We Swallow(ed) Spiders in our Sleep

The latest edition of Word Riot is out, and a review caught my eye because of the title of the book:  We Swallow(ed) Spiders In Our Sleep.  The book is a collection of poems by Zachary C. Bush, and you can read the review here, which includes a few excerpts.  I gather that the reviewer, Christopher Cunningham, is a bit of a poet himself, judging from the opening sentence of his article:

“Zachary C. Bush’s hallucinatory poems, riddled with unexpected word choices, strong images, the occasional foray into surrealism and the razor edges of a hard young life being lived are the songs of an adventurous poet determined to squeeze each drop of lyrical imagination from the sun-burned, needle-pricked, aching skin of existence.”

Wow.  If I ever manage to get a collection of my own poetry together, I’ll have to remember to send a copy to him for review.

Unfortunately, like most poetry chapbooks, it’s not available on mass market sites like amazon.com.  The book is published by Pudding House Publications, but is not listed on their early 90’s-style webpage either (frames? really??) for some reason.  The author advises in his blog to contact Jen@puddinghouse.com to order a copy.

Following are pieces of poems I found by Bush in online magazines.  I’m not sure if these poems are published in his book or not, but these should give you a feel for his writing style.  The first excerpt is from Expelling Angels(s) as published in The CommonLine Project:

Love was spending Sunday
Mornings in bed wrapped in you,
Laughing at the weeping angels
Blanket curled, leaned against
The grey brick corner of my mind, holding
Soggy cardboard signs that read:

[Will Work for Some Pity]

And this one is from a poem called 18. as published on the  cleverly named site, Unlikely 2.0.

Blindfold her        tight, not to allow light.
Strip her               slowly.
Lay her                on granite couches clothed in velvet.
Tie her                  limbs with maroon sash.
Offer her              drinks flavored with peppermint and sweat.

I will be keeping my eye on this talented writer and also keeping my fingers crossed that his next book is a little easier to get my hands on.

Heart-Shaped Box

H.  It’s the eighth letter of the alphabet and the one I’m currently on in my ongoing alphabetical feature of 2007 novels.  Today’s book is Heart-Shaped Box by Joe Hill (which is actually the pen name of Stephen King’s son, Joseph King).  Lev Grossman sums up the plot this way in his Time Magazine review:

“Heart-Shaped Box is about a very rich and very washed-up rock star named Judas Coyne. At 54 Coyne is jaded and cruel and bored and emotionally shut-down, living in rural splendor in a converted farmhouse with his various disposable goth girlfriends, his recording days long behind him. He likes to collect gruesome artifacts like snuff films. ‘When Danny Wooten, his personal assistant, told him there was a ghost for sale on the Internet and asked did he want to buy it, Jude didn’t even need to think.'”

He then goes on to state:

“…every artist has to work in the shadow of his or her father-in-art, and symbolically, Oedipally overcome him, and in Hill’s case his father-in-art is also his literal, biological father. Heart-Shaped Box isn’t about appeasing fathers, and learning to love them, and seeing that they, too, are human beings and not monsters. It’s not about that at all. It’s about knowing your father, and finding him, and then killing him. That’s what the best artists do.”

Daydreamingmom has this to say about the book in her blog:

“Run out and buy this book now. Seriously…it is that good. I have heard several people say it was great for a debut novel. But this book would be great even if it wasn’t a debut. It had just the right amount of creep factor to make me a bit skittish when I was reading in bed after midnight. It’s been awhile since that has happened.”
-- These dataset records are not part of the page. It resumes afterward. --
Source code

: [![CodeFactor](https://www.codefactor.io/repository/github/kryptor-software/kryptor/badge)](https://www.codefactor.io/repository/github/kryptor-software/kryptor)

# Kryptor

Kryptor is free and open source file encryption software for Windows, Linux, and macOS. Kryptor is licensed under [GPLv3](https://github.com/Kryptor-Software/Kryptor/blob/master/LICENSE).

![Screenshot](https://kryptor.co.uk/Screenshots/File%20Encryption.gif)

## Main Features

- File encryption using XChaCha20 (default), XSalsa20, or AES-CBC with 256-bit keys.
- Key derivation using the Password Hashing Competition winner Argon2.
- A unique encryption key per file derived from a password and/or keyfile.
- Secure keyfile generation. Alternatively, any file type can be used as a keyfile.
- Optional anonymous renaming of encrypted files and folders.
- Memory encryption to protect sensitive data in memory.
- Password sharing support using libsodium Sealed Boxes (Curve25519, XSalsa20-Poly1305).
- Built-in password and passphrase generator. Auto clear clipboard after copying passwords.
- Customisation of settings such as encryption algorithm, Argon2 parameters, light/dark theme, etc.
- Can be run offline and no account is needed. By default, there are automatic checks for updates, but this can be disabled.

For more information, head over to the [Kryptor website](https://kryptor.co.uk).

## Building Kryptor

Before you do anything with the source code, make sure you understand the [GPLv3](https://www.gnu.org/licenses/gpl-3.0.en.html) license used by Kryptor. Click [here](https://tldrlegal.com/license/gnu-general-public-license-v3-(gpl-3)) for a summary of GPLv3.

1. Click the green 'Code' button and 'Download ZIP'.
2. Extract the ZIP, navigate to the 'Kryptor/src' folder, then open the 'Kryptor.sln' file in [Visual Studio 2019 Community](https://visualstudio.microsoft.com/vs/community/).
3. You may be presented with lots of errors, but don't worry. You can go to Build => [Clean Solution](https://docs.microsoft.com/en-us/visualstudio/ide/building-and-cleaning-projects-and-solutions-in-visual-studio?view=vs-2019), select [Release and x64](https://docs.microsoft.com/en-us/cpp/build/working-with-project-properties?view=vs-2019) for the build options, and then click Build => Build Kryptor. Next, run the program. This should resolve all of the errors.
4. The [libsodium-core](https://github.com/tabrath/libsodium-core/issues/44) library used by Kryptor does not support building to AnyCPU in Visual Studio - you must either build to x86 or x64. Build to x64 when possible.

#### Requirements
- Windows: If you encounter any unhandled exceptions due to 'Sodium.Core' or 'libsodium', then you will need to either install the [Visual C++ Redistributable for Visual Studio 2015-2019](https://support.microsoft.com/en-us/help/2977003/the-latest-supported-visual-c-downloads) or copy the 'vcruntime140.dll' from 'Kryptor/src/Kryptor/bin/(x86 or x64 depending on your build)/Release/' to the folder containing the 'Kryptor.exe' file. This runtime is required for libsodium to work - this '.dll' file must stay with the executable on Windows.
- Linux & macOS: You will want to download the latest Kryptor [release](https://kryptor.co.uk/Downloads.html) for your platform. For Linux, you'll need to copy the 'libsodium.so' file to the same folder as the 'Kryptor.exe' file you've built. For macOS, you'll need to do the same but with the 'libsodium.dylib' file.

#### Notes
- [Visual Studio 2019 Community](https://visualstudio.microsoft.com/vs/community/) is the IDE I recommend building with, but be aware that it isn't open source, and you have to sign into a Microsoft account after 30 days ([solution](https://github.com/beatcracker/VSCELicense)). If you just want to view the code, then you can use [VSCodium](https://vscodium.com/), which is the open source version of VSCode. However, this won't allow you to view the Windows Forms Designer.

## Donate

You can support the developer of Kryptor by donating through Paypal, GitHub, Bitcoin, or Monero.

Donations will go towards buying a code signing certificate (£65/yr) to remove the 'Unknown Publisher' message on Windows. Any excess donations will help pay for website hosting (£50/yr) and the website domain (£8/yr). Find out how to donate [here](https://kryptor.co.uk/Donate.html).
Here is an excerpt from the book:

“He had a stiff and worn noose that had been used to hang a man in England at the turn of the century, Aleister Crowley’s childhood chessboard, and a snuff film. Of all the items in Jude’s collection, this last was the thing he felt most uncomfortable about possessing. It had come to him by way of a police officer, a man who had worked security at some shows in L.A. The cop had said the video was diseased. He said it with some enthusiasm. Jude had watched it and felt that he was right. It was diseased. It had also, in an indirect way, helped hasten the end of Jude’s marriage. Still he held onto it.

Many of the objectsin his private collection of the grotesque and the bizarre were gifts sent to him by his fans. It was rare for him to actually buy something for the collection himself. But when Danny Wooten, his personal assistant, told him there was a ghost for sale on the Internet, and asked did he want to buy it, Jude didn’t even need to think. It was like going out to eat, hearing the special, and deciding you wanted it without even looking at the menu. Some impulses required no consideration.”